Homemade cherry preserves

In August I bought cherries at the farmers market. After I got them home I noticed they were baking cherries, and tasted more like cherry pie than the standard black sweet cherries I had gotten the week before. I was inspired to make cherry preserves so I could have this burst of vivid luscious cherry pie flavor all year long.

I used this recipe from Larder Love for French style cherry conserve. She says “The difference between a conserve and a jam is that the former has more whole fruit in it’s make up. Jam tends to be pieces of fruit all mushed together, whereas with a conserve you get whole fruits to bite into, in this case cherries.”

I’m not exactly sure what makes this cherry conserve recipe uniquely French, but it definitely sounds fancy.

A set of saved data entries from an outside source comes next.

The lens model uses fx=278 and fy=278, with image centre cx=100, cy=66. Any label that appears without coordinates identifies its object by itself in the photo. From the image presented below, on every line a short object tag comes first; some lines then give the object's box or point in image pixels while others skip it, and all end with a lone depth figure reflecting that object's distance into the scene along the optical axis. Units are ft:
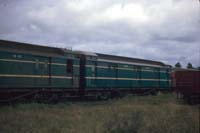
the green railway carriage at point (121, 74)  76.64
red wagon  73.82
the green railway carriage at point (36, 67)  56.06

Pitting all the cherries was hard work without a cherry pitter. My solution was to put the cherry in a narrow funnel and stab it with a chopstick to force the pit down. It was inelegant, messy and time consuming, but it worked. Next summer I should splurge and buy a cherry pitter.

Then I cooked the pitted whole cherries with sugar, lemon juice and pectin.

Then I put the cherry preserves in jars the same way as any jam. They’ll last about 8 to 12 months in the cupboard.

Eating them now on yogurt or toast is a real treat, a taste of summer in the dreary part of the year.